Sarah Paine, that is, the South Canadian scholar, historian and academic, who actually lived in Ruffia during the slow and then rapid collapse of the Sinister Union.  She described shopping in a Ruffian 'supermarket', where the meat aisles were to be avoided, thanks to the stink of rotting meat.  She counted all the items for sale - a whopping 77 of them.  Oops.  Art!


     She got good at making borscht, Ruffian beet soup, using bones instead of meat, since she couldn't afford meat.  She bought Hungarian apples, as Ruffia still had to learn what an 'apple' was, then Romanian tinned tomatoes, then Ruffian beets, and Hay Pesto! Borscht.  What she felt made it even worse was that this was in Moscow - the high pinnacle of Sinister culture and civilisation.


O Dear Me

NAFOViking, a proper Norwegian I follow on Twitter, has re-used that hideous picture of Donnie Dorko that I cannot resist re-posting.  Art!


     With more wattle than a turkey on full display, he looks as if he stuck his face in a bag of Cheetos for his morning makeup routine.  Thank heavens the 'neck vajayjay' is not visible here, you can never unsee that appalling image once seen.  I won't detail any further, this is still a SFW blog.  
     He also looks as if he's five minutes from the undertakers.  Three more years in office?   Hmmmm Conrad suspects less than three months.  This man is seriously ill, no matter how much the White House staff lie about him.  I should probably lay in popcorn and champagne.
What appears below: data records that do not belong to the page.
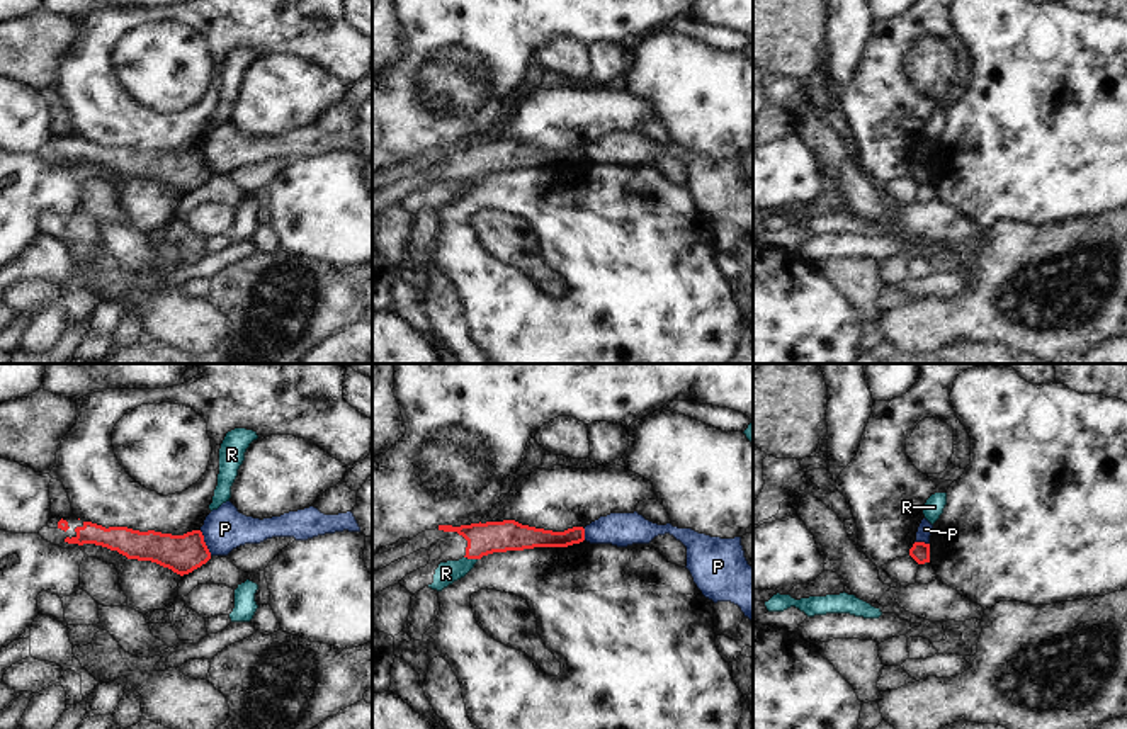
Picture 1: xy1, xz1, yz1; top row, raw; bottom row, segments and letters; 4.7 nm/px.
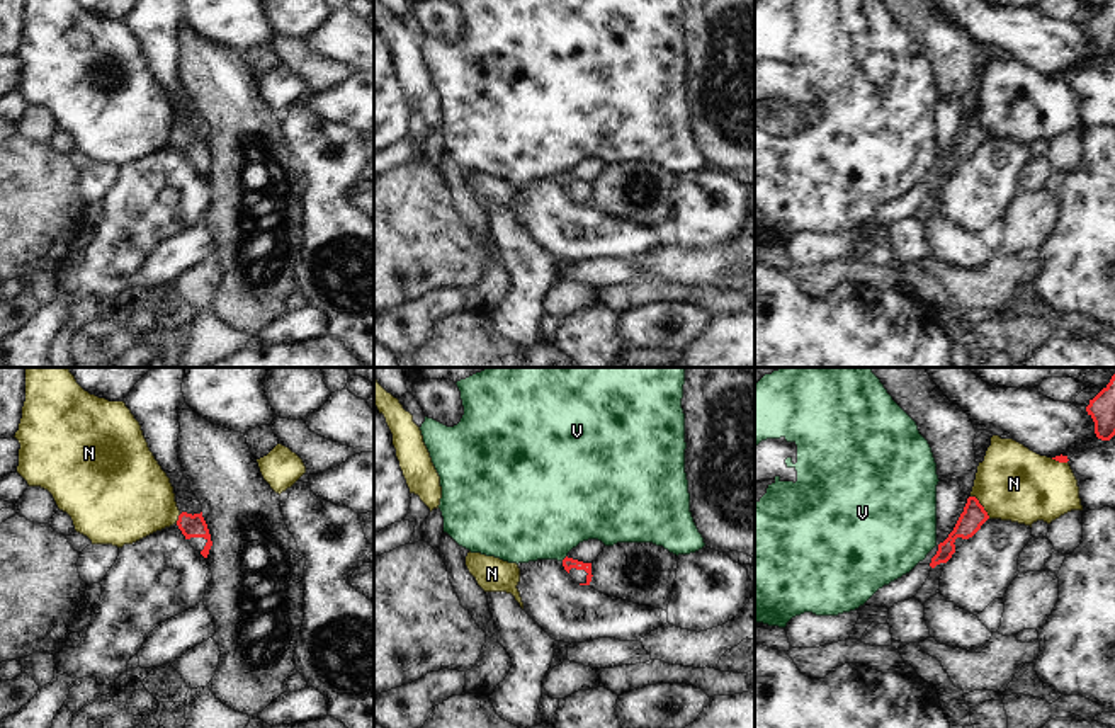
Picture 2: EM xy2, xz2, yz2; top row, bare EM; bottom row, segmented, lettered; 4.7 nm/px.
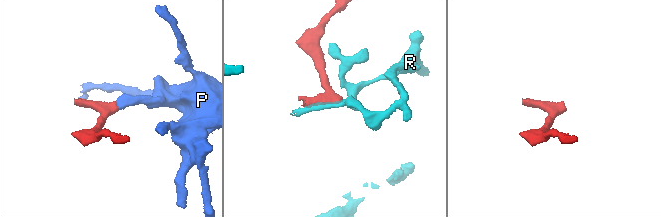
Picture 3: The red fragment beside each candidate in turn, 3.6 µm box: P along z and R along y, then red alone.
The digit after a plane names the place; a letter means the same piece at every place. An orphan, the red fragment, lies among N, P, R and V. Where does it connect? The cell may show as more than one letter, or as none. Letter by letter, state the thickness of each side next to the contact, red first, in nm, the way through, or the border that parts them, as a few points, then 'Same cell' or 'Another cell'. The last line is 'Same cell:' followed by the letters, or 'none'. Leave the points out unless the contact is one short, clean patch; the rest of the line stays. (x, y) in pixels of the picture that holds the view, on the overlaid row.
N: Thickness 110 nm (red) against 360 nm. Another cell
P: Thickness 180 nm (red) against 200 nm. Boundary: xy1 (199, 531), (211, 554). Another cell
R: Thickness 150 nm (red) against 100 nm. Boundary: xz1 (464, 556), (476, 559). Another cell
V: Thickness 60 nm (red) against 460 nm. Boundary: xz2 (566, 555), (561, 560). Another cell
Same cell: none.

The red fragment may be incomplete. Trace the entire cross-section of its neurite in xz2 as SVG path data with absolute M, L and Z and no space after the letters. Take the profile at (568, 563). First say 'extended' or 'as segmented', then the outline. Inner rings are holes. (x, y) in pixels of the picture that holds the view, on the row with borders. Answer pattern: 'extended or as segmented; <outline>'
extended; M566 556L563 560L563 566L576 583L590 585L591 577L593 577L591 575L591 563L583 563L583 561Z

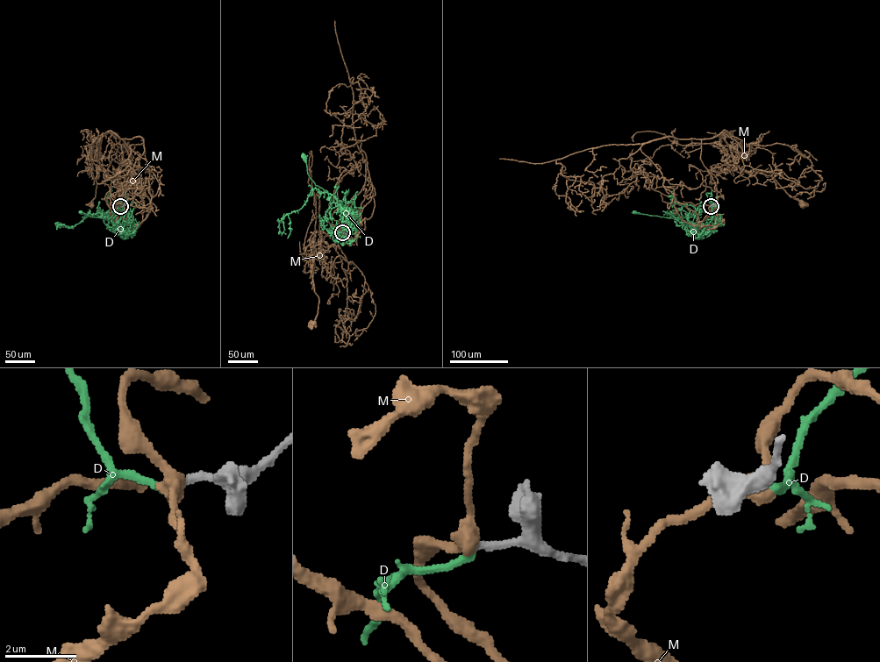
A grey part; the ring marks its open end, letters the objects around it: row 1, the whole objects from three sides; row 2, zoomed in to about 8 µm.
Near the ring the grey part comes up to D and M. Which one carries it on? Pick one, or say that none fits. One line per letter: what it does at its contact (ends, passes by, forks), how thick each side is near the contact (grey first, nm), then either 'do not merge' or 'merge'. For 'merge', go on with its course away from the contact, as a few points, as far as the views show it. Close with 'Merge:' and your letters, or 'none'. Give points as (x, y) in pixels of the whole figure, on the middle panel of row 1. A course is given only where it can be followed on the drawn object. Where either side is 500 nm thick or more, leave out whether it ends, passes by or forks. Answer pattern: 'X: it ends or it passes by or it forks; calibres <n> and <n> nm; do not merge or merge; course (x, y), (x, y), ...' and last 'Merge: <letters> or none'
D: it ends; calibres 220 and 240 nm; merge; course (343, 232), (328, 232), (324, 226), (324, 217), (331, 203), (328, 194), (310, 177), (303, 156)
M: it passes by; calibres 240 and 400 nm; do not merge
Merge: D

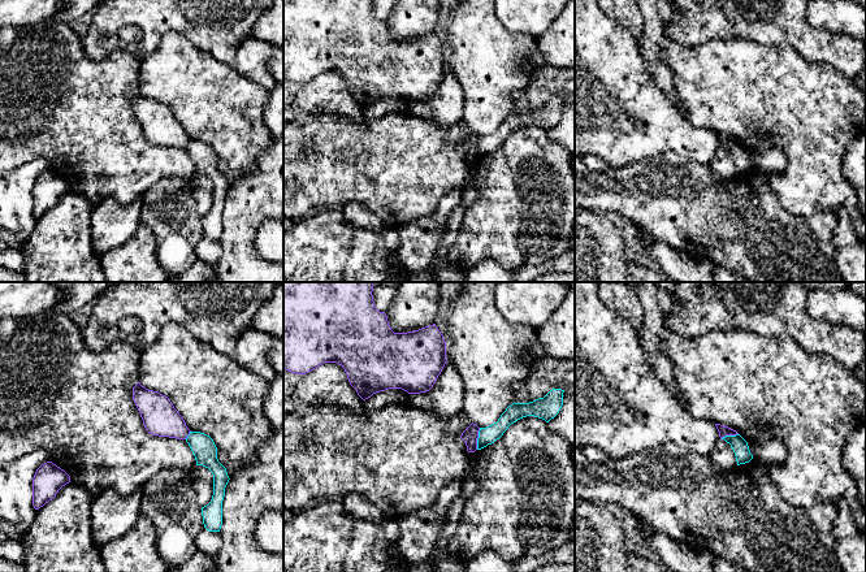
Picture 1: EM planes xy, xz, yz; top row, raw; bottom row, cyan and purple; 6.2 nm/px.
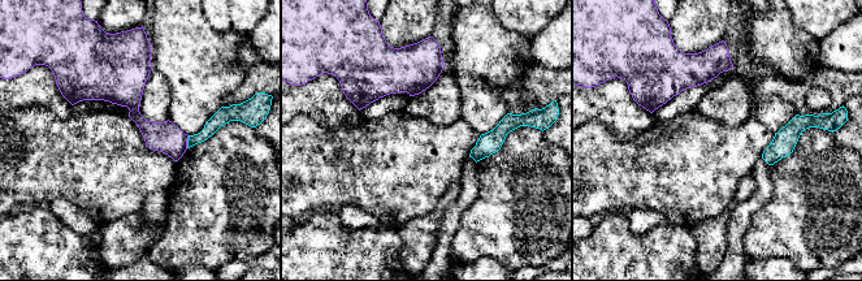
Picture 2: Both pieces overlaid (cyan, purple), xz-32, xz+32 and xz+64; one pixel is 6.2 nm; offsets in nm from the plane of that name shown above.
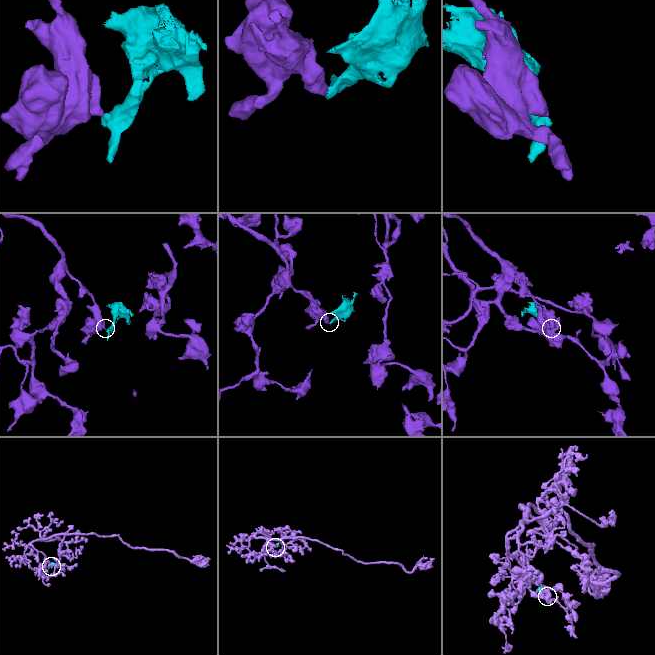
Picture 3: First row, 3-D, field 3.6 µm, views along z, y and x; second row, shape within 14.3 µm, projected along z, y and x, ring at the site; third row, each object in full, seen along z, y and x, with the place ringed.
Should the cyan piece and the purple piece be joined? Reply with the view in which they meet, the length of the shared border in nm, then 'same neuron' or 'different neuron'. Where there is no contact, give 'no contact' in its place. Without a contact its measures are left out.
xz | 140 nm | different neuron

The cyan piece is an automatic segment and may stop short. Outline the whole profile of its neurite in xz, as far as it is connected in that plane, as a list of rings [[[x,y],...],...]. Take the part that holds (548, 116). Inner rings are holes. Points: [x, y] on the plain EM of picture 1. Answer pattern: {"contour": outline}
{"contour": [[[553,98],[544,107],[538,107],[533,110],[514,110],[506,117],[506,120],[501,124],[497,131],[486,136],[480,136],[477,159],[481,159],[488,153],[494,152],[503,144],[503,142],[508,138],[511,133],[516,131],[523,126],[534,125],[549,131],[559,122],[563,114],[563,101],[564,99],[562,98]]]}

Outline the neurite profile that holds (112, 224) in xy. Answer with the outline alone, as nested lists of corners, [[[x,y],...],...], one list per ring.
[[[104,199],[92,208],[90,218],[92,248],[101,256],[124,244],[138,229],[142,199],[120,204],[116,199]]]

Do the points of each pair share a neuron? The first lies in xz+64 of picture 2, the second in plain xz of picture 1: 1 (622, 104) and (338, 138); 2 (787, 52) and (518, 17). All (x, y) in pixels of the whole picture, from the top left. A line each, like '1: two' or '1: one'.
1: two
2: two

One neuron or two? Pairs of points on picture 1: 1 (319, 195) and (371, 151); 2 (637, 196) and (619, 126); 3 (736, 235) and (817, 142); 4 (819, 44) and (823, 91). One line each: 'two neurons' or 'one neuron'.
1: one neuron
2: two neurons
3: two neurons
4: two neurons

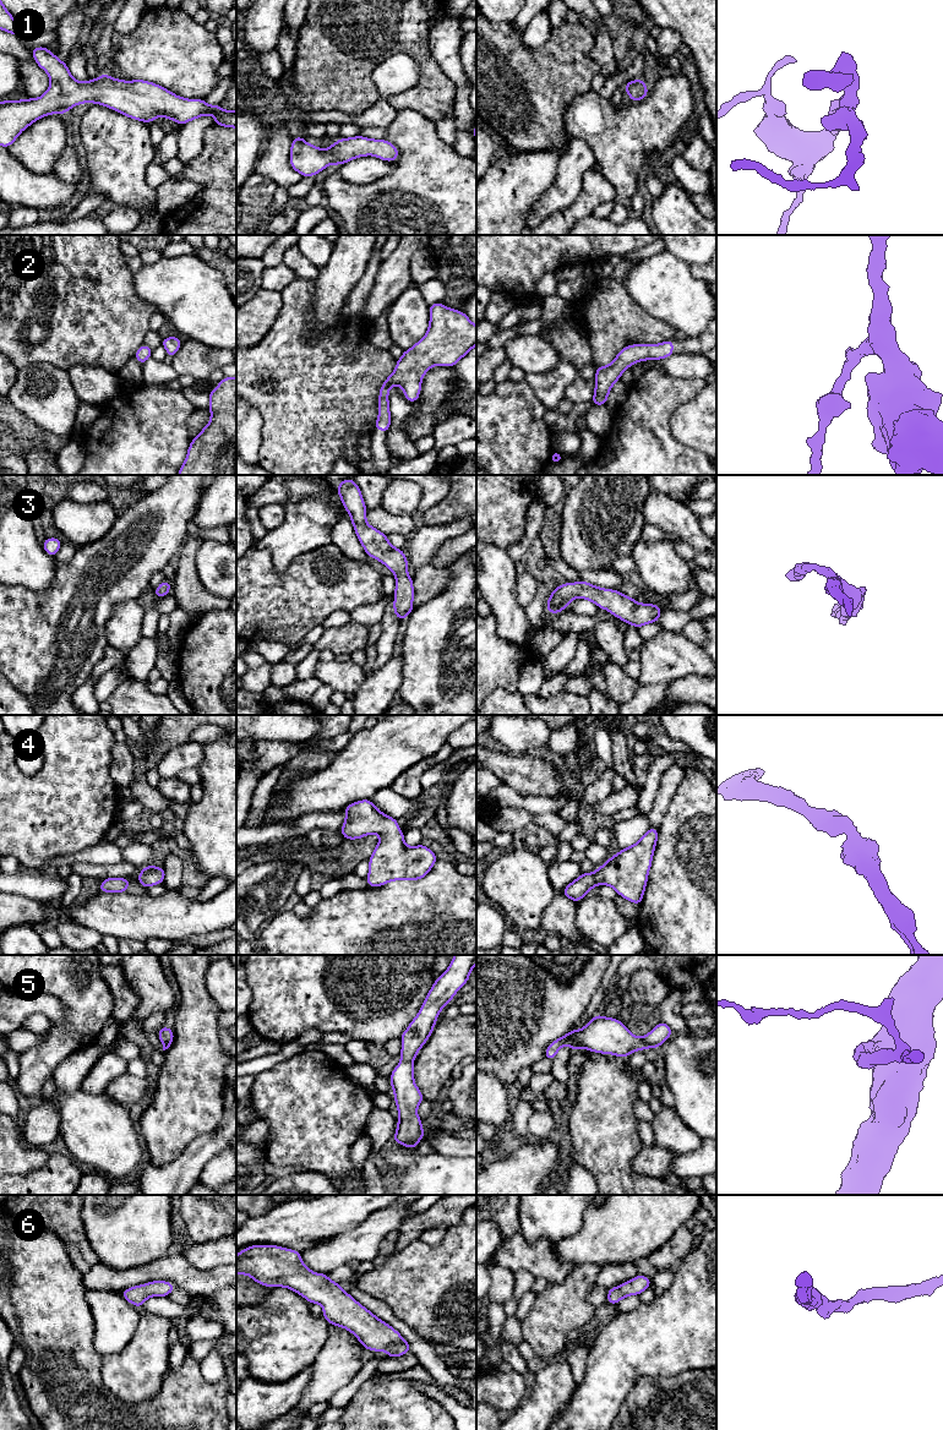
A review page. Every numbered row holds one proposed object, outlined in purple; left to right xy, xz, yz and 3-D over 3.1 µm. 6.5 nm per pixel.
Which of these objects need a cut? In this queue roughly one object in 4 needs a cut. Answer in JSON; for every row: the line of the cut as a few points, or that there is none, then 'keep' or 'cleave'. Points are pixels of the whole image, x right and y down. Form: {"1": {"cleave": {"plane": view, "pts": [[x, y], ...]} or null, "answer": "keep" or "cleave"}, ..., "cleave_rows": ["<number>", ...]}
{"1": {"cleave": null, "answer": "keep"}, "2": {"cleave": null, "answer": "keep"}, "3": {"cleave": null, "answer": "keep"}, "4": {"cleave": null, "answer": "keep"}, "5": {"cleave": null, "answer": "keep"}, "6": {"cleave": null, "answer": "keep"}, "cleave_rows": []}

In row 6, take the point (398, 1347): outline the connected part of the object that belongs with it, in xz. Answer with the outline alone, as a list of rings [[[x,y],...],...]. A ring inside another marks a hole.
[[[277,1245],[247,1246],[236,1255],[236,1275],[247,1275],[265,1287],[289,1288],[309,1303],[321,1304],[322,1319],[332,1327],[350,1331],[364,1349],[387,1352],[387,1358],[411,1352],[398,1331],[345,1293],[339,1283],[307,1268],[299,1251]]]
     I bet Putinpot is sweating now, because his South Canadian asset isn't going to be around for long to protect him.


They Do Things Differently In Poland

The Poles combine the ordered rationality of the Teutons with the free-wheeling attitude of the Ruffians, and are big fans of "The Witcher" novels (the television series not so much) because the author is a Pole, Andrzej Sapkowski.  Art!


     The image is a little fuzzy thanks to being taken at night, but yes: this is a Polish Leopard 2 main battle tank, decorated with Christmas lights.  It has become a viral image in Poland, with Poles commenting on how pretty it looks.  Well, yes, except see the Terence Cuneo image above for what tanks are for.


Finally -

Being serious for once, which we can manage occasionally.  You probably haven't heard of him, but NAFO Fella 'iamundertow', who followed me on Twitter and whom I also followed, died unexpectedly recently.  He was a genuinely decent chap who will be missed.  A reminder that some of us are not getting younger.

Biolab Fella 99
This fiver is for , who liked to help look after food-insecure, house-bound Ukrainians, mostly the elderly displaced by war. We have big shoes to fill.

     So long, Fella.  One hundred Shiba dogs salute you.  Art!